During the off season you can get great accommodation prices. Not that the tours are any different in price. You may however grab something at a bargain price.The airfares from the south of Aus also can be a lot cheaper...
It may rain, but you will never be cold and dry out rather quickly:)
You can't swim in the beaches at this time of year as the stingers don't like to share their space:)
BUT accommodation here is all set up for this and have swimming pools. Also there is a great swimming pool at the Esplanade area and other water holes around to have a dip in.
The wet season officially starts from November to March. NOW this doesn't mean it rains non stop all these months. For an example, November 2007 wasn't wet, December had a little rain and Janurary 2008 also had a little rain...it is now Feburary 3rd and we have just started to have rain, mainly of a night, through the day it has been overcast with sunny times.
The humidity is high and it is hot!!
More rain is expected now during the next couple of months and also a cyclon or two can come to visit us.
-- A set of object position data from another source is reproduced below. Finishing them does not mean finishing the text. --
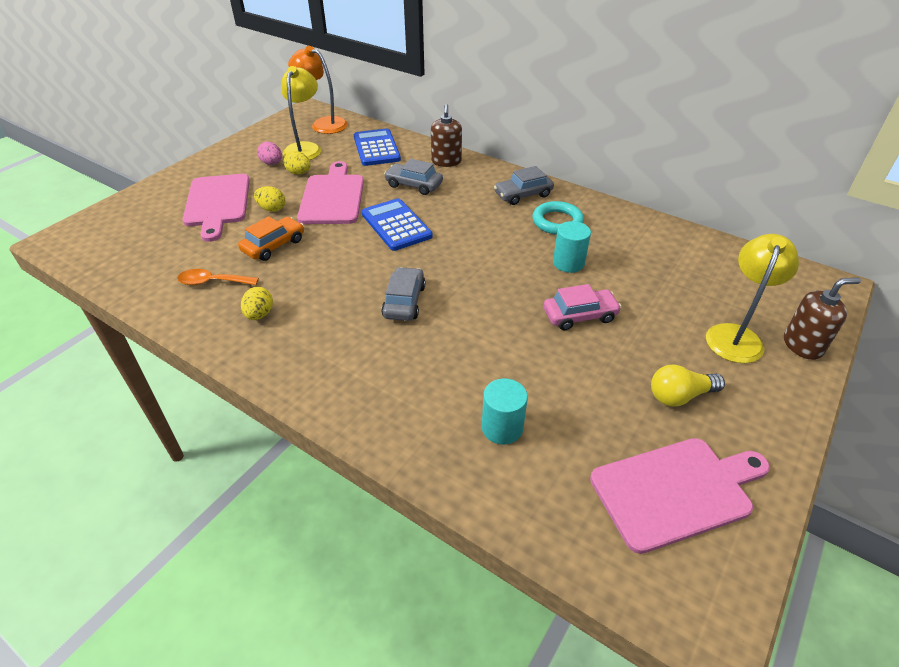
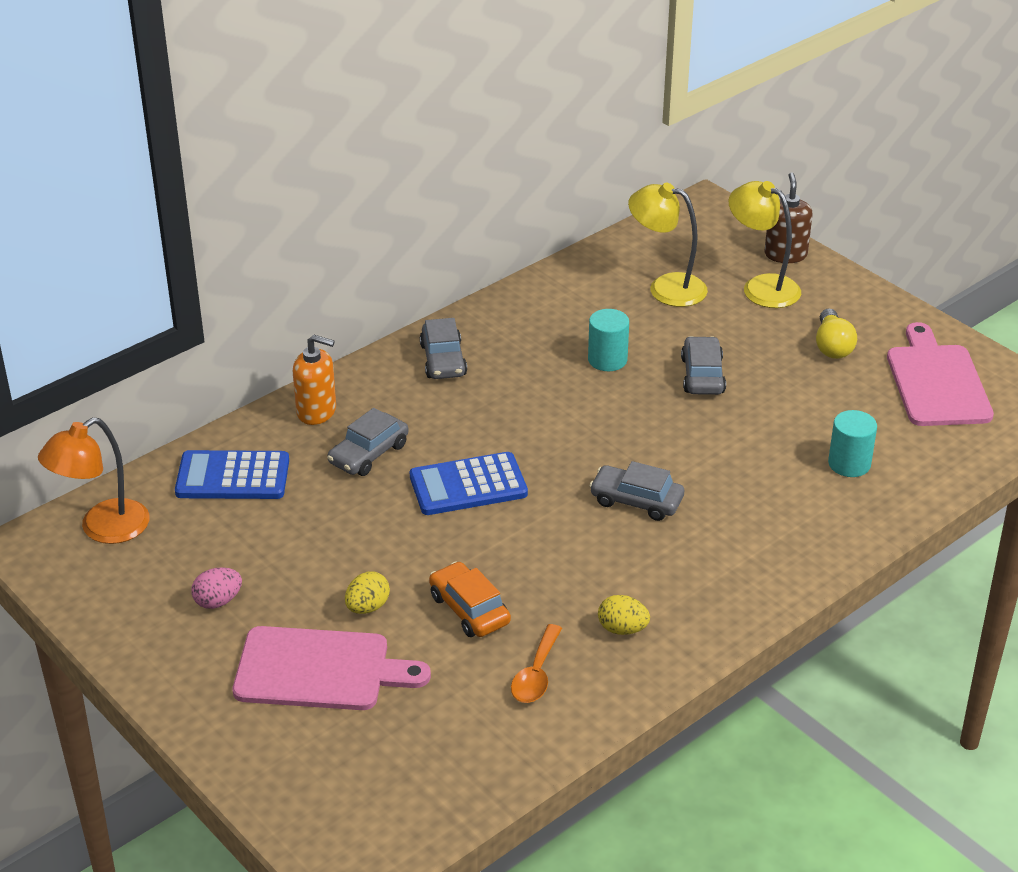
camera: 75 degrees left, 5 degrees down
yellow lamp [281,66,321,160] -> yellow lamp moved to [628,183,708,307]
yellow egg [284,151,311,174] -> none
pink cutting board [297,161,364,224] -> none
brown soap dispenser [431,104,462,167] -> orange soap dispenser [293,335,336,425]
turquoise ring [533,201,584,235] -> none
pink car [543,284,622,330] -> grey car [681,336,726,395]

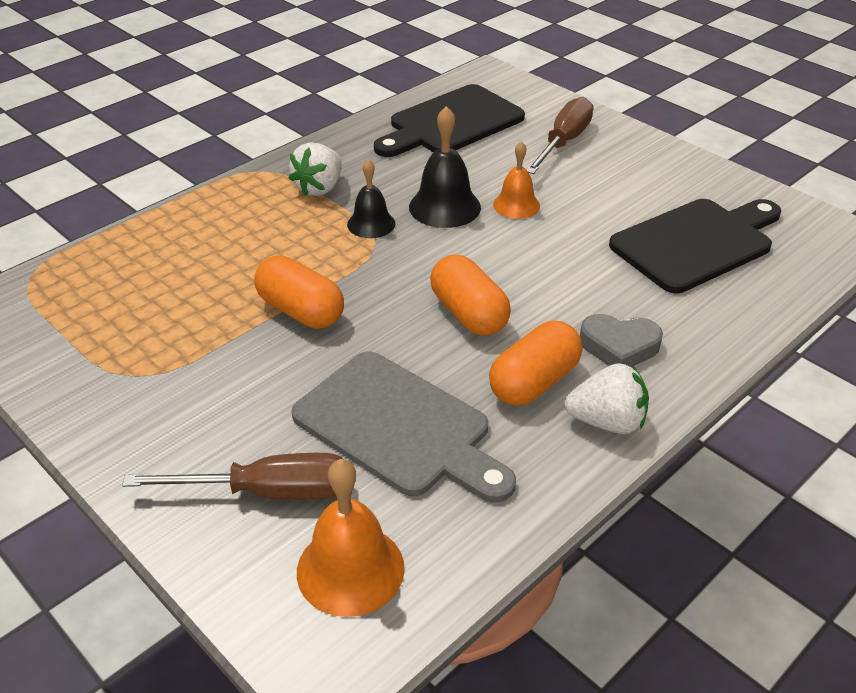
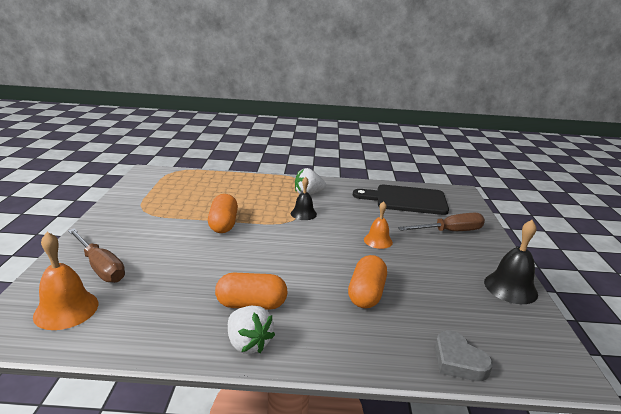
camera: 45 degrees right, 15 degrees down
grey cutting board [292,351,516,503] -> none
black bell [409,106,481,228] -> black bell moved to [484,220,538,304]
orange capsule [430,254,511,336] -> orange capsule moved to [348,255,387,308]
grey heart [580,314,663,367] -> grey heart moved to [435,330,493,381]
black cutting board [609,199,781,293] -> none

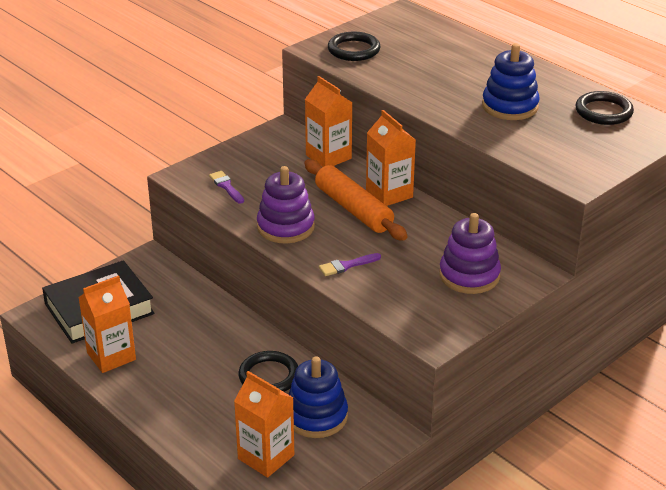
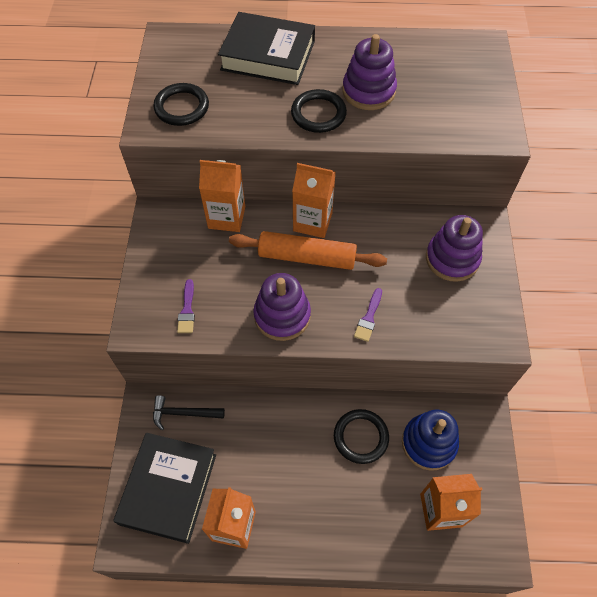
camera: 45 degrees left, 25 degrees up
purple brush [209,171,244,204] -> purple brush turned 105 degrees counterclockwise [177,279,195,333]
blue stacking toy [482,43,540,120] -> purple stacking toy [342,34,397,110]
black ring [575,91,634,125] -> black ring moved to [291,89,347,133]
none -> black hammer [153,395,225,430]
none -> black book [218,12,315,85]

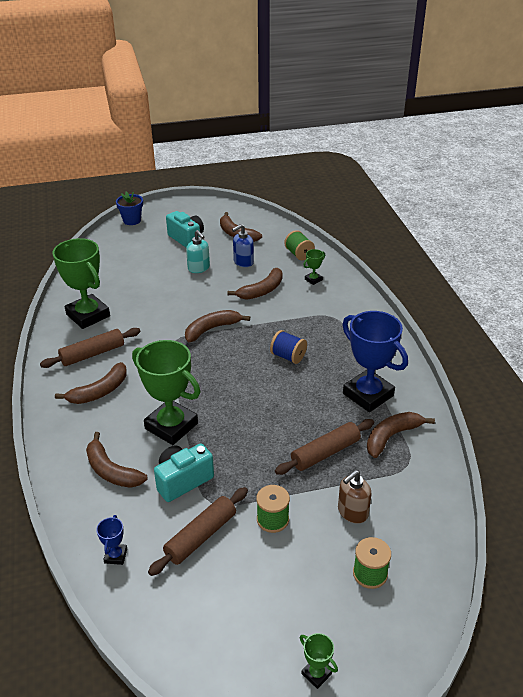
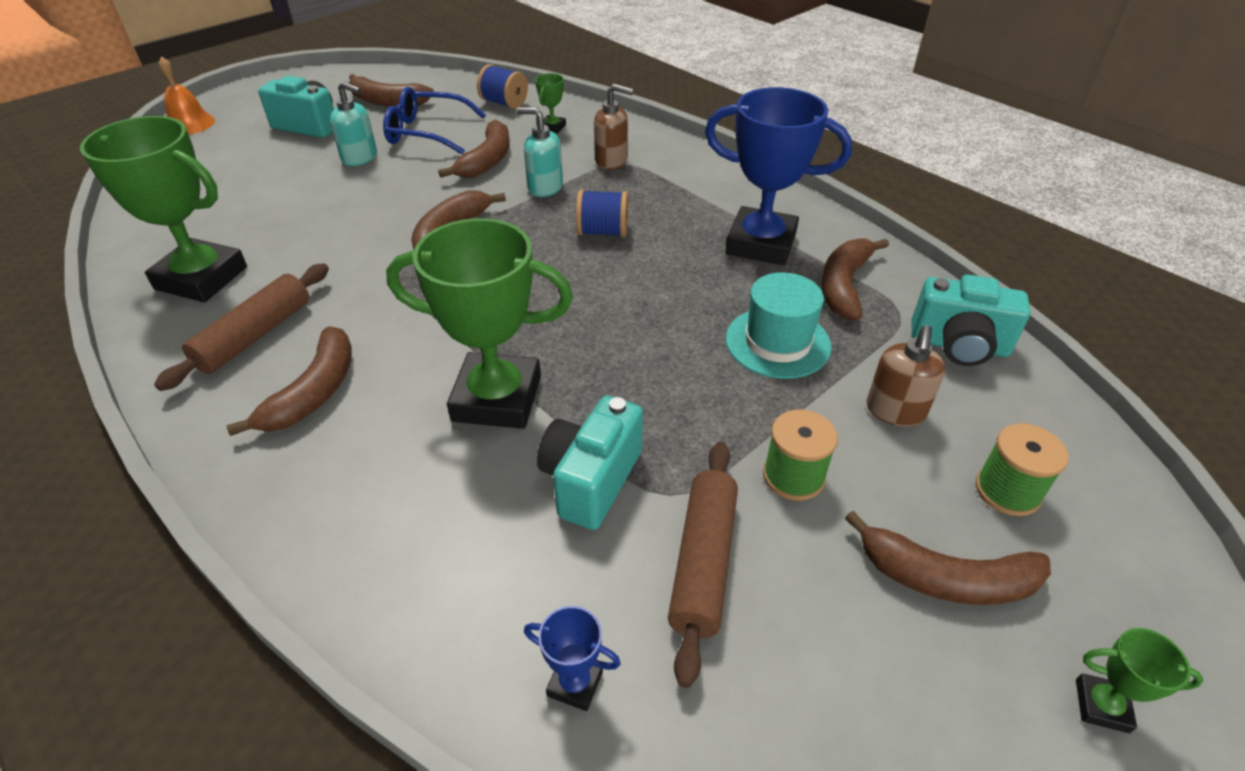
camera: 30 degrees left, 5 degrees up
brown banana [86,432,148,488] -> brown banana moved to [845,511,1051,605]
blue trophy [96,515,127,565] -> blue trophy turned 45 degrees counterclockwise [524,606,621,711]
blue flower pot [116,191,143,225] -> orange bell [159,56,215,135]
blue soap dispenser [232,224,254,267] -> blue glasses [383,87,486,155]
brown rolling pin [275,419,374,475] -> turquoise hat [726,272,832,379]
green spool [284,230,315,260] -> blue spool [477,64,528,109]
none -> turquoise soap dispenser [516,107,563,197]
none -> brown soap dispenser [594,84,634,170]
none -> turquoise camera [911,275,1031,366]

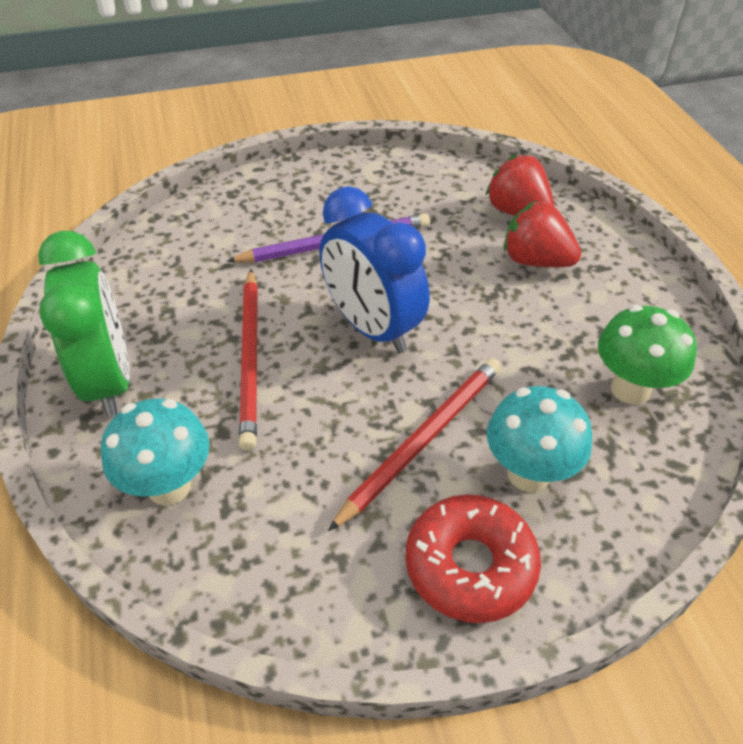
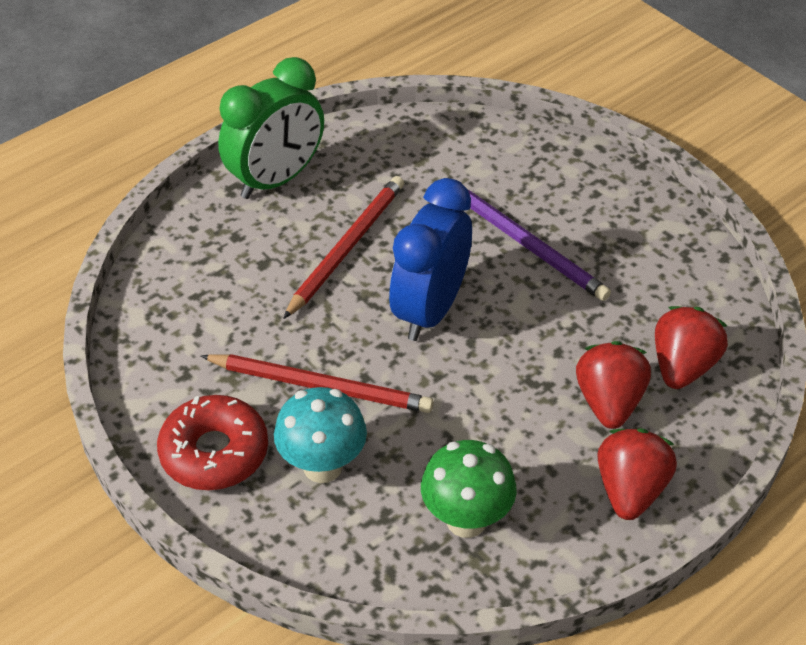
camera: 65 degrees right, 0 degrees up
turquoise mushroom [101,398,210,505] -> none
red pencil [239,269,258,451] -> red pencil turned 150 degrees clockwise [283,176,404,319]
none -> red strawberry [597,428,677,520]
No one really knows , only the weather gods!!
The high season is the dry season, this is from around April onwards to November.
During this time you can have perfect days for weeks....BUT then I have known years where you can get rain in the middle of July!! Once again it's the weather gods!!!
If you want to beat the rain, July, August, September are really the best months. These months you can also swim in the beaches.
So you will just have to make up your own mind:)
An expedition to the reef is a fairly standard commodity and, though they charge in different ways, you will generally pay the same amount no matter what company you choose. What you want to use to guide your choice of a reef excursion are other considerations.
1. What part of the reef is the boat going to visit.? You might want to revisit the site of a previous dive, or you might want to see something new, but they go to the same spots every day, weather dependent.
2. How fast is the boat? Obviously, slower boats stay closer to shore, and you spend more time getting from point A to point B and less time in the water doing what you paid for.
3. How big is the boat. This is important for those of you who get seasick. A bigger boat is more stable, has a higher resistance to rough seas and is generally more comfortable.
4. Where does the boat leave from? Does it leave from the docks in Cairns, or do you need to take a long trip up to Pt. Douglas in the wee hours of the morning? Boats that go to the northern part of the reef, known for its clear water, generally do leave from Pt. Douglas.
6. Number of dives and the number of times they move the boat.
7. How many snorkelers will be there? Snorkelers generally take up a lot of space in the water and can crowd your dive ladders. The fewer there are, the better.
8. The ratio of divers to divemasters. The lower the better.
Fondest memory: Clearing my mask and suddenly seeing the exotic fish in all their color. It just kind of dawns on you that everything everyone told you about the wondrous sights is true, but that there really aren't words to describe it. About the best comparison I can make is being in someone's carefully maintained fish tank, filled with brightly colored fish you've never seen before.